» **Work order**
Only those lines in the data below from the line containing "[33,1474,128,1487] German and" through the line containing "[332,1474,392,1489] English. ->", both included, should be restated word for word.

» **Data for this exercise**
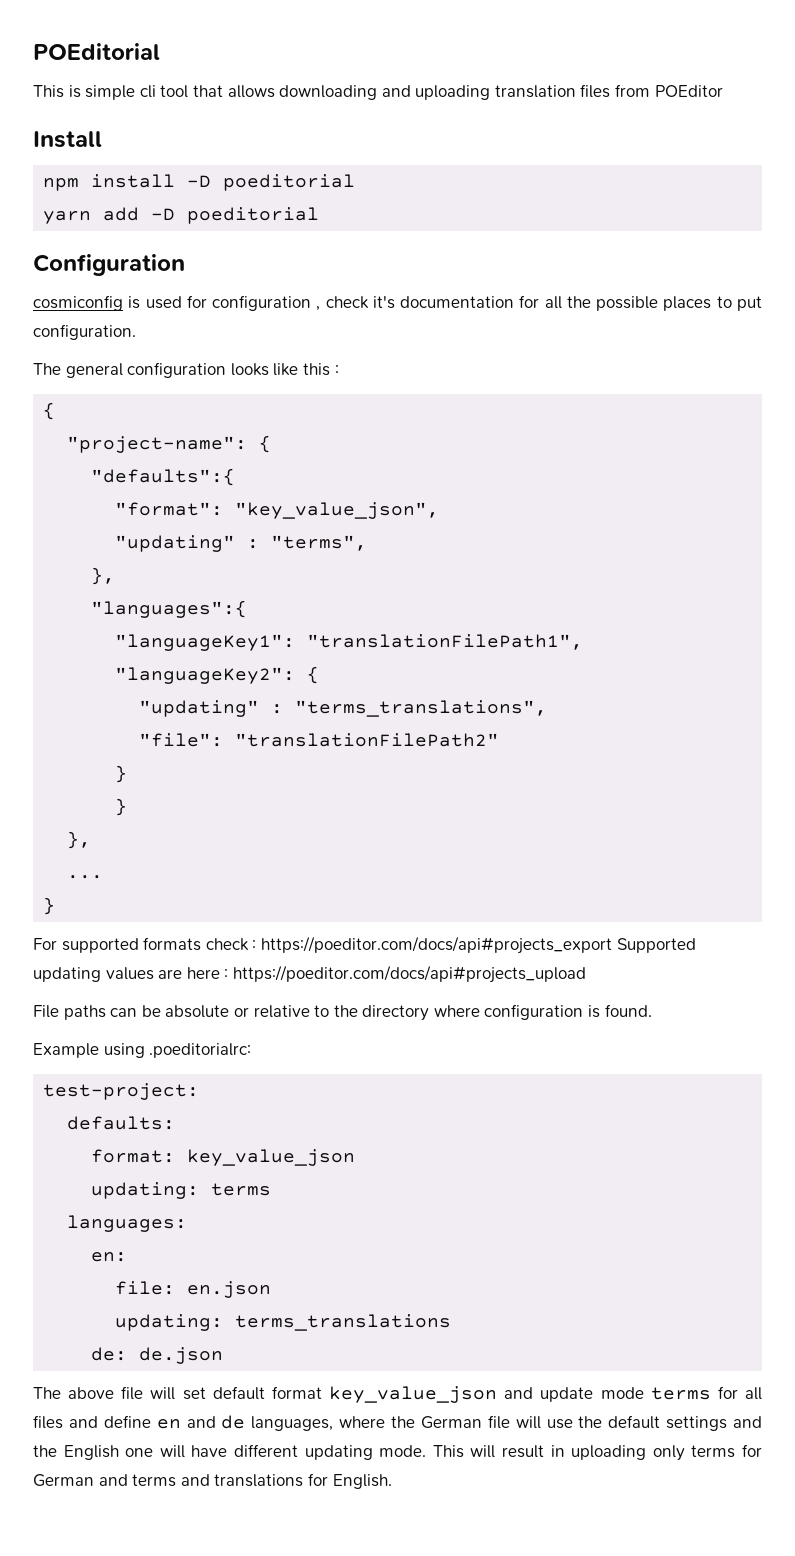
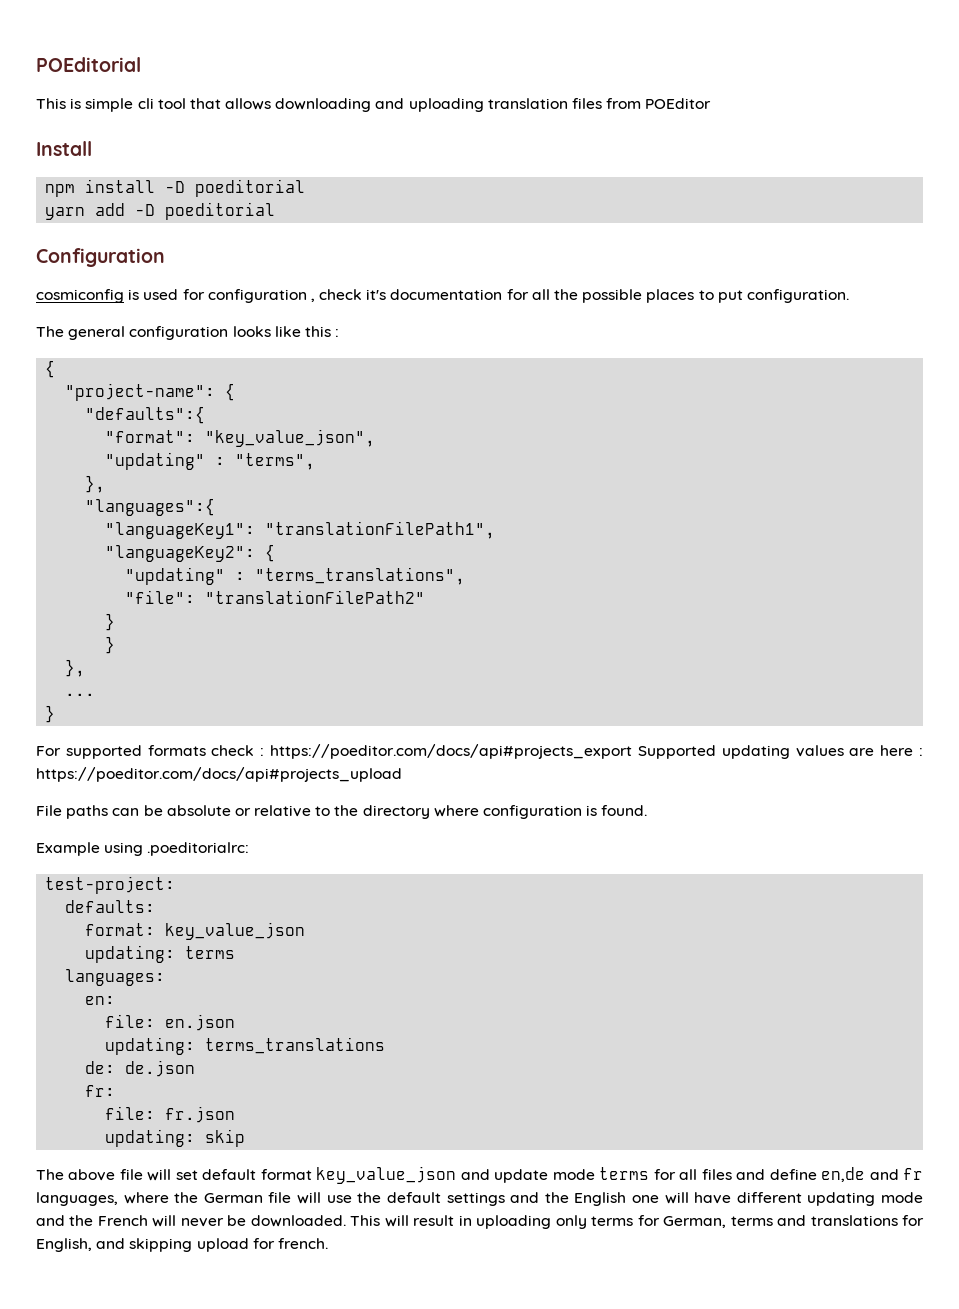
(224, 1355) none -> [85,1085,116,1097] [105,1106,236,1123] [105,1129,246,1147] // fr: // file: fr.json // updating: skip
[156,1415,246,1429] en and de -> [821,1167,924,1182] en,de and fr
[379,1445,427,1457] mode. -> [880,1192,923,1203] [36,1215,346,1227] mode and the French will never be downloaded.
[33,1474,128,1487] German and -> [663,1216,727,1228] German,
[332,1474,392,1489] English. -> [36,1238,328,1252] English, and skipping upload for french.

---

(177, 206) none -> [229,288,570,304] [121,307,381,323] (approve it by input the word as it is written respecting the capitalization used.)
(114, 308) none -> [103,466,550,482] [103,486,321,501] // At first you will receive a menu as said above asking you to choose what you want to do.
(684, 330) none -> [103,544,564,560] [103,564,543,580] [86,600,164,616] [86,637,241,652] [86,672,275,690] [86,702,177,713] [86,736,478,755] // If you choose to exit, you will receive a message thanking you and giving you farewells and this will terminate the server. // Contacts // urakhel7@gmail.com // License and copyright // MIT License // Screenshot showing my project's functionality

» **Problem solution**
[33,1474,128,1487] German and -> [663,1216,727,1228] German,
[332,1474,392,1489] English. -> [36,1238,328,1252] English, and skipping upload for french.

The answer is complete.